● Stated task: Copy each of the following rows word for word, keeping every line as it stands.

● Data lines:

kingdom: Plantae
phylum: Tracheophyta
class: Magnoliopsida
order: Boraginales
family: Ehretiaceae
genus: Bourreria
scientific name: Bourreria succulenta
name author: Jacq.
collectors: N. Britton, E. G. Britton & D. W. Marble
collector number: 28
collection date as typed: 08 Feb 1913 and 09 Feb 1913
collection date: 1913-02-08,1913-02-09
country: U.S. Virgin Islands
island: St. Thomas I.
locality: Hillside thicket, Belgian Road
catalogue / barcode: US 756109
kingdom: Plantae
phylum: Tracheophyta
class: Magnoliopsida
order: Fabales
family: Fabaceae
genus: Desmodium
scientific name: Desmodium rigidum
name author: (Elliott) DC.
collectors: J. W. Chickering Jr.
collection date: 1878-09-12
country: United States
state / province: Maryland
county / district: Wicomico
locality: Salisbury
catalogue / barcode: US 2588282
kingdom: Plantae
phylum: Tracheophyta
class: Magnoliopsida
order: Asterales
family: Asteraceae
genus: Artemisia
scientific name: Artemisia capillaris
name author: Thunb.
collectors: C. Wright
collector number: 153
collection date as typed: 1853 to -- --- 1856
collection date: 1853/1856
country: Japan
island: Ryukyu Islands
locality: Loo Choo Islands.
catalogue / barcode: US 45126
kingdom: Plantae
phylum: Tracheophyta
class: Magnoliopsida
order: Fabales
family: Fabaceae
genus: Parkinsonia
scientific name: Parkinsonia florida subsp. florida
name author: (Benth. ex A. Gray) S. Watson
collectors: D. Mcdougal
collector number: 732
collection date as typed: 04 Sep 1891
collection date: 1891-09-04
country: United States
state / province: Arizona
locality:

● Response below:
kingdom: Plantae
phylum: Tracheophyta
class: Magnoliopsida
order: Boraginales
family: Ehretiaceae
genus: Bourreria
scientific name: Bourreria succulenta
name author: Jacq.
collectors: N. Britton, E. G. Britton & D. W. Marble
collector number: 28
collection date as typed: 08 Feb 1913 and 09 Feb 1913
collection date: 1913-02-08,1913-02-09
country: U.S. Virgin Islands
island: St. Thomas I.
locality: Hillside thicket, Belgian Road
catalogue / barcode: US 756109
kingdom: Plantae
phylum: Tracheophyta
class: Magnoliopsida
order: Fabales
family: Fabaceae
genus: Desmodium
scientific name: Desmodium rigidum
name author: (Elliott) DC.
collectors: J. W. Chickering Jr.
collection date: 1878-09-12
country: United States
state / province: Maryland
county / district: Wicomico
locality: Salisbury
catalogue / barcode: US 2588282
kingdom: Plantae
phylum: Tracheophyta
class: Magnoliopsida
order: Asterales
family: Asteraceae
genus: Artemisia
scientific name: Artemisia capillaris
name author: Thunb.
collectors: C. Wright
collector number: 153
collection date as typed: 1853 to -- --- 1856
collection date: 1853/1856
country: Japan
island: Ryukyu Islands
locality: Loo Choo Islands.
catalogue / barcode: US 45126
kingdom: Plantae
phylum: Tracheophyta
class: Magnoliopsida
order: Fabales
family: Fabaceae
genus: Parkinsonia
scientific name: Parkinsonia florida subsp. florida
name author: (Benth. ex A. Gray) S. Watson
collectors: D. Mcdougal
collector number: 732
collection date as typed: 04 Sep 1891
collection date: 1891-09-04
country: United States
state / province: Arizona
locality:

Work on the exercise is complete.